As for the bagging technique, The Analytics Platform also offers the possibility to customize your boosting strategy with different models than just decision trees. Indeed, The Analytics Platform implements AdaBoost, one of the most commonly used boosting algorithms, with two meta-nodes in the “Mining-> Ensemble Learning” category: the “Boosting Learner” and the “Boosting Predictor” meta-node.

The Boosting Learner meta-node (Fig. 9) implements the learning loop via the Boosting Learner Loop Start node and the Boosting Learner Loop End node.

The Boosting Learner Loop End node sets the maximum number of iterations, the target column, and the predicted column. The target column and the predicted column are used to:

• Identify the misclassified patterns
• Calculate the model error
• Calculate the model weight

The Boosting Learner Loop Start node uses the model weight and the misclassified patterns to alter the composition of the training set.

The loop body includes any supervised training algorithm node, like a Decision Tree Learner or a Naïve Bayes Learner (the default), and its corresponding predictor node. The predictor node is necessary even though this is a learning meta-node because, at each iteration, the identification of correctly and incorrectly classified patterns and the model error calculation are needed.

For each iteration, the boosting loop outputs the model, its error and its weight.

The Boosting Predictor meta-node receives the model list from the Learner node and the input data. For each data row, it loops on all models and weighs their prediction result.

The Boosting Predictor Loop Start node starts the boosting predictor loop by identifying the weight column and the model column (see settings in its configuration window).

The Boosting Predictor Loop End node implements the majority vote on all model results and assigns the final value to the input data row. Its configuration window requires the identification of the prediction column.

▶ [EXERCISE DATA]:

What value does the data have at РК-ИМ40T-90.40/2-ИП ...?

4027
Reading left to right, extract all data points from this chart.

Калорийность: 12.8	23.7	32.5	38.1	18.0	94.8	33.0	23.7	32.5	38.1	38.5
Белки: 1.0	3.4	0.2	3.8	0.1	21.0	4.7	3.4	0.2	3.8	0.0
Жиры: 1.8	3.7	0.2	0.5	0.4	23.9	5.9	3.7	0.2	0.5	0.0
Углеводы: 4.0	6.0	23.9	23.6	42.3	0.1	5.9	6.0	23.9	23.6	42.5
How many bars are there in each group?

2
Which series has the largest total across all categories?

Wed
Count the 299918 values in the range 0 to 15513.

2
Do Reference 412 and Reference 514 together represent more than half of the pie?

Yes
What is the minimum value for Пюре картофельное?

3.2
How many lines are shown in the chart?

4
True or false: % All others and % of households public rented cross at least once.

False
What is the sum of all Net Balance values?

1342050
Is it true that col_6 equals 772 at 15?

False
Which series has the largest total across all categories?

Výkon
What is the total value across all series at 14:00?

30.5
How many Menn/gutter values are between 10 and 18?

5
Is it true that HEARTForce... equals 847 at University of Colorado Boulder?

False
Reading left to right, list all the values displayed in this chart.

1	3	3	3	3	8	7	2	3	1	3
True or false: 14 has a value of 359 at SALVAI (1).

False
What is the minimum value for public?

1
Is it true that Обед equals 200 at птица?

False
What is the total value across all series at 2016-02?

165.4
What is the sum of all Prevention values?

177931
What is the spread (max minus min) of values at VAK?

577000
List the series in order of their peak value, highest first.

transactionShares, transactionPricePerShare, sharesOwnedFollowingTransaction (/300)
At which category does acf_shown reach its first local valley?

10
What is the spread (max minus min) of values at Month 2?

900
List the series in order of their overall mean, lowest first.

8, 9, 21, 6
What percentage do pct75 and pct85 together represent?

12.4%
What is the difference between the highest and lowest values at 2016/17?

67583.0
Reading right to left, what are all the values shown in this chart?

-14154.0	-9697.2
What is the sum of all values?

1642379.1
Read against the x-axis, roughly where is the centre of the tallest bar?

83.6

▶ [PROBLEMS TO WORK ON]:
1. Show each line of the records above that contains the word "minus".
2. Carry on the passage about the boosting meta-nodes from its last sentence.

▶ [PER-TASK OUTPUTS]:
1.
What is the spread (max minus min) of values at VAK?
What is the spread (max minus min) of values at Month 2?

2.
The loop body must include the predictor of the mining model as selected in the Learning node.

Conclusions

In this article, we have tried to explain the theory behind the bagging and boosting procedures. We have also shown their most famous implementations, relying on decision trees: Tree Ensembles, Random Forest, and Gradient Boosted Trees.

We have also shown the dedicated nodes and the customizable nodes to train and apply a prepackaged or custom bagging or boosting algorithm in The Analytics Platform.

All examples shown here have been collected in the workflow “Random Forest, Gradient Boosted Trees, and Tree Ensemble” available for free download from the  Hub.

References

[1] L. Breiman. Bagging predictors. Machine Learning, 24:123-140, 1996
[2] Burnham, K. P.; Anderson, D. R. , Model Selection and Multimodel Inference (2nd ed.), Springer-Verlag, (2002)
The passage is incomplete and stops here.